My cheeks heat. I’m thankful my mom is thousands of miles away and can’t see how beet-red I am. If she caught that little blunder, she doesn’t let on.

“Of course he is. Men like him would be, you know. They always would be.”

I wish Markov wasn’t here right now. I’d want to talk to her. . . honestly. Woman to woman. About everything.

Mom, why am I capable and independent but crave his dominance?

How can I justify being a woman in modern-day and still allow him to tell me what to do?

How do I make peace with what my body wants and what my mind knows is right?

And most of all. . .

How can I love a man who’s forbidden for me?

But I don’t.
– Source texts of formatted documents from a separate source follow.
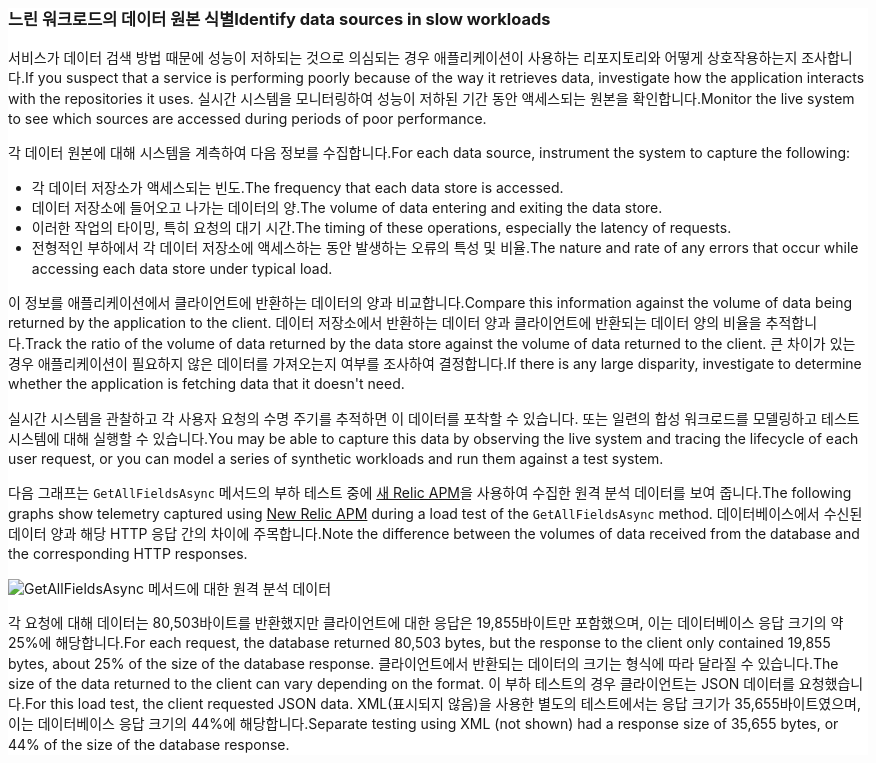 ### <a name="identify-data-sources-in-slow-workloads"></a><span data-ttu-id="5c7e8-193">느린 워크로드의 데이터 원본 식별</span><span class="sxs-lookup"><span data-stu-id="5c7e8-193">Identify data sources in slow workloads</span></span>

<span data-ttu-id="5c7e8-194">서비스가 데이터 검색 방법 때문에 성능이 저하되는 것으로 의심되는 경우 애플리케이션이 사용하는 리포지토리와 어떻게 상호작용하는지 조사합니다.</span><span class="sxs-lookup"><span data-stu-id="5c7e8-194">If you suspect that a service is performing poorly because of the way it retrieves data, investigate how the application interacts with the repositories it uses.</span></span> <span data-ttu-id="5c7e8-195">실시간 시스템을 모니터링하여 성능이 저하된 기간 동안 액세스되는 원본을 확인합니다.</span><span class="sxs-lookup"><span data-stu-id="5c7e8-195">Monitor the live system to see which sources are accessed during periods of poor performance.</span></span> 

<span data-ttu-id="5c7e8-196">각 데이터 원본에 대해 시스템을 계측하여 다음 정보를 수집합니다.</span><span class="sxs-lookup"><span data-stu-id="5c7e8-196">For each data source, instrument the system to capture the following:</span></span>

- <span data-ttu-id="5c7e8-197">각 데이터 저장소가 액세스되는 빈도.</span><span class="sxs-lookup"><span data-stu-id="5c7e8-197">The frequency that each data store is accessed.</span></span>
- <span data-ttu-id="5c7e8-198">데이터 저장소에 들어오고 나가는 데이터의 양.</span><span class="sxs-lookup"><span data-stu-id="5c7e8-198">The volume of data entering and exiting the data store.</span></span>
- <span data-ttu-id="5c7e8-199">이러한 작업의 타이밍, 특히 요청의 대기 시간.</span><span class="sxs-lookup"><span data-stu-id="5c7e8-199">The timing of these operations, especially the latency of requests.</span></span>
- <span data-ttu-id="5c7e8-200">전형적인 부하에서 각 데이터 저장소에 액세스하는 동안 발생하는 오류의 특성 및 비율.</span><span class="sxs-lookup"><span data-stu-id="5c7e8-200">The nature and rate of any errors that occur while accessing each data store under typical load.</span></span>

<span data-ttu-id="5c7e8-201">이 정보를 애플리케이션에서 클라이언트에 반환하는 데이터의 양과 비교합니다.</span><span class="sxs-lookup"><span data-stu-id="5c7e8-201">Compare this information against the volume of data being returned by the application to the client.</span></span> <span data-ttu-id="5c7e8-202">데이터 저장소에서 반환하는 데이터 양과 클라이언트에 반환되는 데이터 양의 비율을 추적합니다.</span><span class="sxs-lookup"><span data-stu-id="5c7e8-202">Track the ratio of the volume of data returned by the data store against the volume of data returned to the client.</span></span> <span data-ttu-id="5c7e8-203">큰 차이가 있는 경우 애플리케이션이 필요하지 않은 데이터를 가져오는지 여부를 조사하여 결정합니다.</span><span class="sxs-lookup"><span data-stu-id="5c7e8-203">If there is any large disparity, investigate to determine whether the application is fetching data that it doesn't need.</span></span>

<span data-ttu-id="5c7e8-204">실시간 시스템을 관찰하고 각 사용자 요청의 수명 주기를 추적하면 이 데이터를 포착할 수 있습니다. 또는 일련의 합성 워크로드를 모델링하고 테스트 시스템에 대해 실행할 수 있습니다.</span><span class="sxs-lookup"><span data-stu-id="5c7e8-204">You may be able to capture this data by observing the live system and tracing the lifecycle of each user request, or you can model a series of synthetic workloads and run them against a test system.</span></span>

<span data-ttu-id="5c7e8-205">다음 그래프는 `GetAllFieldsAsync` 메서드의 부하 테스트 중에 [새 Relic APM][new-relic]을 사용하여 수집한 원격 분석 데이터를 보여 줍니다.</span><span class="sxs-lookup"><span data-stu-id="5c7e8-205">The following graphs show telemetry captured using [New Relic APM][new-relic] during a load test of the `GetAllFieldsAsync` method.</span></span> <span data-ttu-id="5c7e8-206">데이터베이스에서 수신된 데이터 양과 해당 HTTP 응답 간의 차이에 주목합니다.</span><span class="sxs-lookup"><span data-stu-id="5c7e8-206">Note the difference between the volumes of data received from the database and the corresponding HTTP responses.</span></span>

![`GetAllFieldsAsync` 메서드에 대한 원격 분석 데이터][TelemetryAllFields]

<span data-ttu-id="5c7e8-208">각 요청에 대해 데이터는 80,503바이트를 반환했지만 클라이언트에 대한 응답은 19,855바이트만 포함했으며, 이는 데이터베이스 응답 크기의 약 25%에 해당합니다.</span><span class="sxs-lookup"><span data-stu-id="5c7e8-208">For each request, the database returned 80,503 bytes, but the response to the client only contained 19,855 bytes, about 25% of the size of the database response.</span></span> <span data-ttu-id="5c7e8-209">클라이언트에서 반환되는 데이터의 크기는 형식에 따라 달라질 수 있습니다.</span><span class="sxs-lookup"><span data-stu-id="5c7e8-209">The size of the data returned to the client can vary depending on the format.</span></span> <span data-ttu-id="5c7e8-210">이 부하 테스트의 경우 클라이언트는 JSON 데이터를 요청했습니다.</span><span class="sxs-lookup"><span data-stu-id="5c7e8-210">For this load test, the client requested JSON data.</span></span> <span data-ttu-id="5c7e8-211">XML(표시되지 않음)을 사용한 별도의 테스트에서는 응답 크기가 35,655바이트였으며, 이는 데이터베이스 응답 크기의 44%에 해당합니다.</span><span class="sxs-lookup"><span data-stu-id="5c7e8-211">Separate testing using XML (not shown) had a response size of 35,655 bytes, or 44% of the size of the database response.</span></span>


[BusyDatabase]: ../busy-database/index.md
[data-partitioning]: ../../best-practices/data-partitioning.md
[new-relic]: https://newrelic.com/application-monitoring
[sample-app]: https://github.com/mspnp/performance-optimization/tree/master/ExtraneousFetching
[chatty-io]: ../chatty-io/index.md
[MonolithicPersistence]: ../monolithic-persistence/index.md
[QueryPerformanceZoomed]: _images/QueryPerformanceZoomed.jpg
[QueryDetails]: _images/QueryDetails.jpg
[TelemetryAllFields]: _images/TelemetryAllFields.jpg
[TelemetryAggregateOnClient]: _images/TelemetryAggregateOnClient.jpg
[TelemetryRequiredFields]: _images/TelemetryRequiredFields.jpg
[TelemetryAggregateInDatabaseAsync]: _images/TelemetryAggregateInDatabase.jpg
I don’t ask her any of these things and just assure her that I’m fine.

I assure her Markov is.

I tell her I love her and that I can’t wait to come home.

“Stay close to him, sweetheart. Your father has made many mistakes in his life, you know I believe that, but appointing Markov as your bodyguard was one of his better decisions. And on that note, Vera. . . you and I need to talk.”

Why do those words never fail to incite fear in me?

“What is it? Is everything okay?”

“Yes, yes, don’t worry. It’s just that your father called. He said that there’s a benefit in Moscow this weekend, and he wants you to attend. Now, I know how you feel about him⁠—”

“No, Mom. We had dinner with him recently, and it was a disaster. Ugh. I hated being around him. He is so full of himself! Besides, I don’t have time to go to a benefit.”

I feel guilty hearing her sigh on the other end of the phone.